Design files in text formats
────────────────────

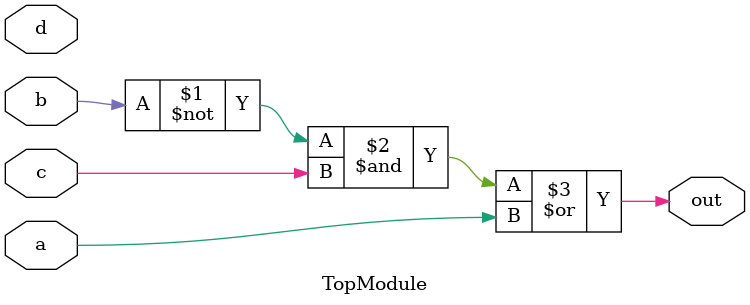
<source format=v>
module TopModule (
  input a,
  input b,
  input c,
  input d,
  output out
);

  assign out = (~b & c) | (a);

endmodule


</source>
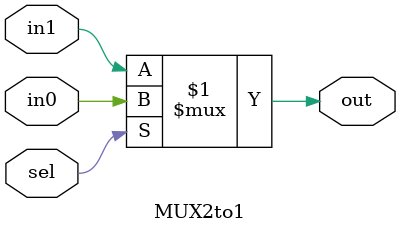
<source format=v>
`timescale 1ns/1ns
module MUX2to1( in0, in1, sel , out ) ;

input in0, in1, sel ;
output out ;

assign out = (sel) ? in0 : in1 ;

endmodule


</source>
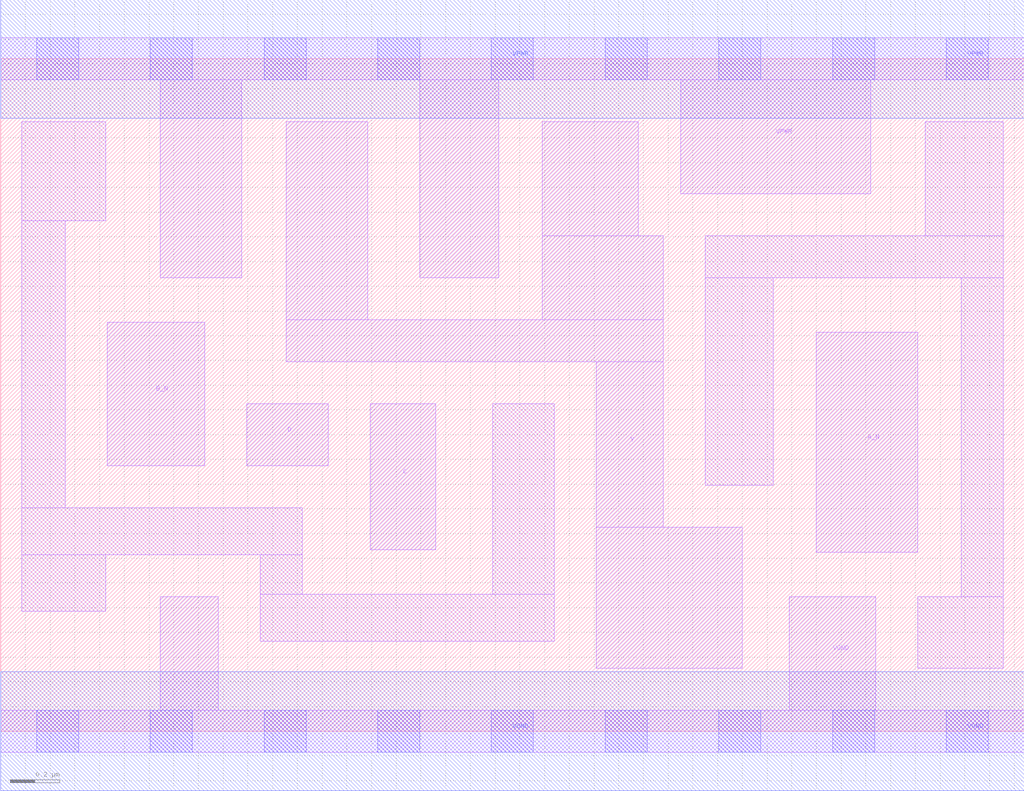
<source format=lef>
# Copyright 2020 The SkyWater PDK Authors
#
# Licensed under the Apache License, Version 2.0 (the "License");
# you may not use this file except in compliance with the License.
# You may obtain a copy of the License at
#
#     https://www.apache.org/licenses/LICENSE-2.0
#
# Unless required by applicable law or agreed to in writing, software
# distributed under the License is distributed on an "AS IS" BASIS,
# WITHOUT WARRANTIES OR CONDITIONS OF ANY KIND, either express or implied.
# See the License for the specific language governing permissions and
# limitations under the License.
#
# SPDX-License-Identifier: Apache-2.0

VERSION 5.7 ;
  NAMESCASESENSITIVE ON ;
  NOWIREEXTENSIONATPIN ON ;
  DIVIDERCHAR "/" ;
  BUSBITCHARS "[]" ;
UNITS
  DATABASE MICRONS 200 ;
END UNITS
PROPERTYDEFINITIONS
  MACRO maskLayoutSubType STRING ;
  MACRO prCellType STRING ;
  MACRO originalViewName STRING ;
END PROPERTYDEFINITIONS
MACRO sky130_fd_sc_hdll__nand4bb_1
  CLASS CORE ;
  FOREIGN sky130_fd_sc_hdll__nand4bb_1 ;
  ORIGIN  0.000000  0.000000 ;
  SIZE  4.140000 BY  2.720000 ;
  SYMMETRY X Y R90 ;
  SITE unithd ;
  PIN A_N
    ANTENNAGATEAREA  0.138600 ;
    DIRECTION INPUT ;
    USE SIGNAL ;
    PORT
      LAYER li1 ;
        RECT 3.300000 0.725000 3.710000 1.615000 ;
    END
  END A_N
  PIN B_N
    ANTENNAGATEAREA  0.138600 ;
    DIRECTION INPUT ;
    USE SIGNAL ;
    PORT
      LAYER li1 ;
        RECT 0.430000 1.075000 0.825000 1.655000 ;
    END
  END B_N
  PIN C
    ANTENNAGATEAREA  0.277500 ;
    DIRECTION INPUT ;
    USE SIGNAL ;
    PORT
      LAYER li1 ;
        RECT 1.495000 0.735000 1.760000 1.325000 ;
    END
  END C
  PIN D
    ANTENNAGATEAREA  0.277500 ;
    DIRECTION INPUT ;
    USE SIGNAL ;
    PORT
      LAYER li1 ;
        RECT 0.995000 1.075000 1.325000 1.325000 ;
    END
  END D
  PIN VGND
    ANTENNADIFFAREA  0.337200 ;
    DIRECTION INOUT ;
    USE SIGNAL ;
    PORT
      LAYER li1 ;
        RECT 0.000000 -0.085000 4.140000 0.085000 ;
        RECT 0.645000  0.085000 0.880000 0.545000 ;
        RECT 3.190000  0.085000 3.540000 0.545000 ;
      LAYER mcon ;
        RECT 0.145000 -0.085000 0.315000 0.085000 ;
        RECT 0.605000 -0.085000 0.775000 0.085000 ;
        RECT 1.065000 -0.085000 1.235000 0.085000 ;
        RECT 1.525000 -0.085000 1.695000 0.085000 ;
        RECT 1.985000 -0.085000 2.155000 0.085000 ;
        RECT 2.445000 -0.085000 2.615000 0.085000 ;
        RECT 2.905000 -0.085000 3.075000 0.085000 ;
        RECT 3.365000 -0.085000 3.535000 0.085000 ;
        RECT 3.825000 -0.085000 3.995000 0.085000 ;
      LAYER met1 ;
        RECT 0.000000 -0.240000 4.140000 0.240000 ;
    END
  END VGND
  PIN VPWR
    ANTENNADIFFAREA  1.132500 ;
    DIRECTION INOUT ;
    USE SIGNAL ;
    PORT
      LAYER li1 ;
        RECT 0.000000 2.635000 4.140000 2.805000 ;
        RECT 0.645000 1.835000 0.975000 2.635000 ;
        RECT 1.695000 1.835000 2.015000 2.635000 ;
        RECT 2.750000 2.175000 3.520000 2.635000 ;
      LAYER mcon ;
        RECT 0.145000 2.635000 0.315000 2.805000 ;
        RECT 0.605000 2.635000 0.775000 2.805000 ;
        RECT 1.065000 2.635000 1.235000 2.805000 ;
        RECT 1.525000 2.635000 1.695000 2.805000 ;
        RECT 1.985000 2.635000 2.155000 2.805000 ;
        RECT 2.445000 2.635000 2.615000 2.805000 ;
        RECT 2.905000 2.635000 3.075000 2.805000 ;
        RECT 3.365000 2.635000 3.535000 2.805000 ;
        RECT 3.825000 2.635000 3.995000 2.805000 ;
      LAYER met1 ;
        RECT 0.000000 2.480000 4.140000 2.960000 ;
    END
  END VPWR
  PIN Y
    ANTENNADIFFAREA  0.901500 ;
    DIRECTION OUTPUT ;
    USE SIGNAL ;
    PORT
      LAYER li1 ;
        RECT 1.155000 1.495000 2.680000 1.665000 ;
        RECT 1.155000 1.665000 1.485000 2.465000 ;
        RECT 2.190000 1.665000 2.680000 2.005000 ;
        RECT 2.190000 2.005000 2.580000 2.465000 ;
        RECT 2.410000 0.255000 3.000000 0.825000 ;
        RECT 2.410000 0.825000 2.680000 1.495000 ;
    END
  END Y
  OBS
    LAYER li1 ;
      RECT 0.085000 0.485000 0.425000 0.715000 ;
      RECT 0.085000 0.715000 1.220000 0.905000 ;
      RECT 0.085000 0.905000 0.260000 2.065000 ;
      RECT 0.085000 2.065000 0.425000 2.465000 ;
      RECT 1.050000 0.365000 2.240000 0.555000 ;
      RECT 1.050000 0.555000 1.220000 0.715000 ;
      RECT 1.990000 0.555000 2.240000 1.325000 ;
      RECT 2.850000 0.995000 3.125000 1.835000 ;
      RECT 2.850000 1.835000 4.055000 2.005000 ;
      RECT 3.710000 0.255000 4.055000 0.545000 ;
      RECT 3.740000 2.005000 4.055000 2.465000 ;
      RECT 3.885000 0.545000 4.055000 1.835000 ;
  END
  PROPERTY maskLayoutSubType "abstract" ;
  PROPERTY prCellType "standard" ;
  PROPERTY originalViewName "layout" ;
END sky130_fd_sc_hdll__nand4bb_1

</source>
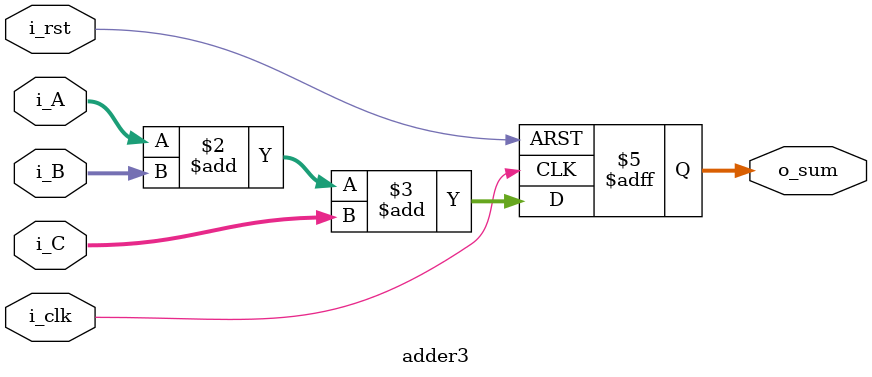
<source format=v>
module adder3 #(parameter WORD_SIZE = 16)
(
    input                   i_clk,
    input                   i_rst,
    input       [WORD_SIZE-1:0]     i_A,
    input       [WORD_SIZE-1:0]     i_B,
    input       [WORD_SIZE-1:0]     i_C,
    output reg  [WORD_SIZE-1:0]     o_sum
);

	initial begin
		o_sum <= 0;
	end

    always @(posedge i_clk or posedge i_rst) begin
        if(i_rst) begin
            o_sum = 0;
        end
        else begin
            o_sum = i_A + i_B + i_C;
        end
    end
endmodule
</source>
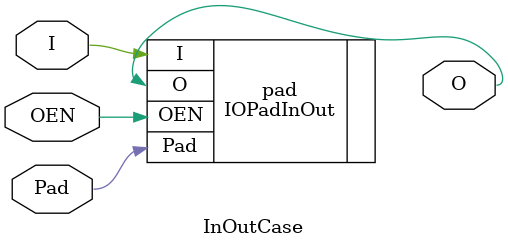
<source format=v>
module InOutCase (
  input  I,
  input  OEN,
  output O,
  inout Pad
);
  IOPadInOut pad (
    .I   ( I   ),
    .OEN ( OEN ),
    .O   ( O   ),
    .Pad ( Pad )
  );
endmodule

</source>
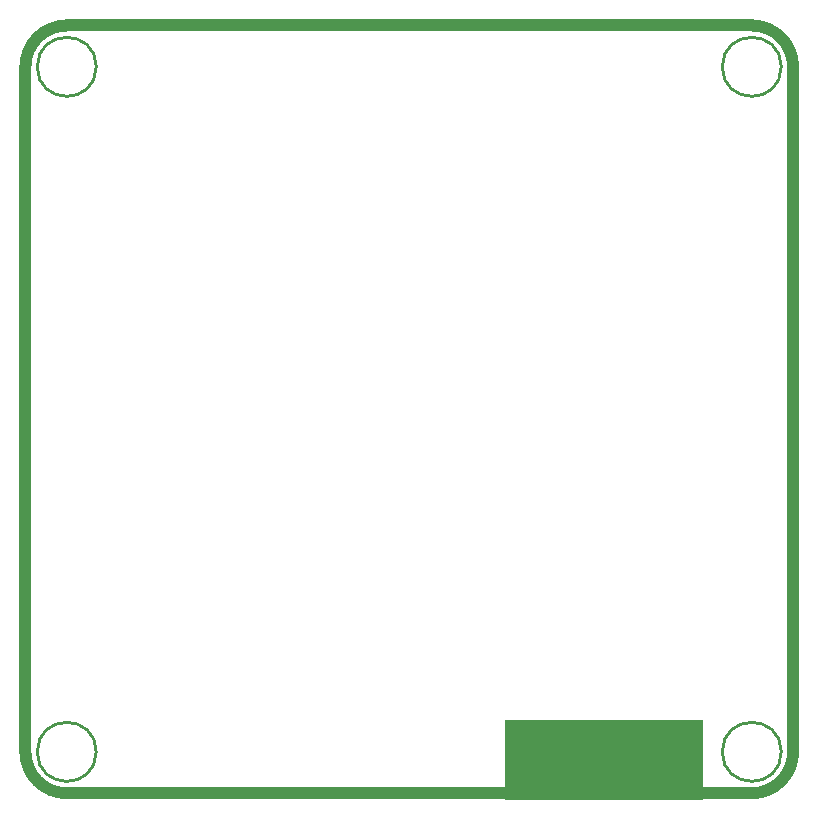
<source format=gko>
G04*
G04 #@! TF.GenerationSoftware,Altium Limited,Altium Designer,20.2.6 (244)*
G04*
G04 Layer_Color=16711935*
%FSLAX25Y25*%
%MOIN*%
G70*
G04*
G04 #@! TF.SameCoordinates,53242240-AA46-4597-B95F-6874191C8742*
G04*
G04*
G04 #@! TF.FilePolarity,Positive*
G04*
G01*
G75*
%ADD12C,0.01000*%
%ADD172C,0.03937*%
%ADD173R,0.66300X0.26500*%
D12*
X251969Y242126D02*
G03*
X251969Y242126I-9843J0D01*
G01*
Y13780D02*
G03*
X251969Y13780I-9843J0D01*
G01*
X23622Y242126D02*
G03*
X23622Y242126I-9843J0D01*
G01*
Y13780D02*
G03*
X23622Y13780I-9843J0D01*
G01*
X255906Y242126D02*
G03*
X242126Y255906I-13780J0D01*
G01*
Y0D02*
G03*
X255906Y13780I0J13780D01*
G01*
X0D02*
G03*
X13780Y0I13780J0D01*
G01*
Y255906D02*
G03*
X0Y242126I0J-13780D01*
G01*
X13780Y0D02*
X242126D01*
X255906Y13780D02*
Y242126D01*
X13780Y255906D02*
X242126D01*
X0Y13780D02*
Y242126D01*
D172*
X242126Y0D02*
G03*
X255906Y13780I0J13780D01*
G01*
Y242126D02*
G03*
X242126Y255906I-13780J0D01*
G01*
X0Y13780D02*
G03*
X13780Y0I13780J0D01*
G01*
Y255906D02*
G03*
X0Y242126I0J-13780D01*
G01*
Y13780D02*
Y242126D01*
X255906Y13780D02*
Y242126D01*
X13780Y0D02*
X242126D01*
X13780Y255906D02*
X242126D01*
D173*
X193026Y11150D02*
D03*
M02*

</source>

────────────────────

Exercise aim: Check each line above for the word "STRING" and copy every line that has it.

Solution:
  MACRO maskLayoutSubType STRING ;
  MACRO prCellType STRING ;
  MACRO originalViewName STRING ;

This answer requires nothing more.